- [Task objective]: Edit the listing below by replacing every "pose" with "view" and leaving everything else unchanged.

- [Entries]:

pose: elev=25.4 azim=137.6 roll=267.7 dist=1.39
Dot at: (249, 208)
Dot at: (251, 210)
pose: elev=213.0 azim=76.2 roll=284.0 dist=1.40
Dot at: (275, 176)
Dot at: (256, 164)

- [Exercise response]:
view: elev=25.4 azim=137.6 roll=267.7 dist=1.39
Dot at: (249, 208)
Dot at: (251, 210)
view: elev=213.0 azim=76.2 roll=284.0 dist=1.40
Dot at: (275, 176)
Dot at: (256, 164)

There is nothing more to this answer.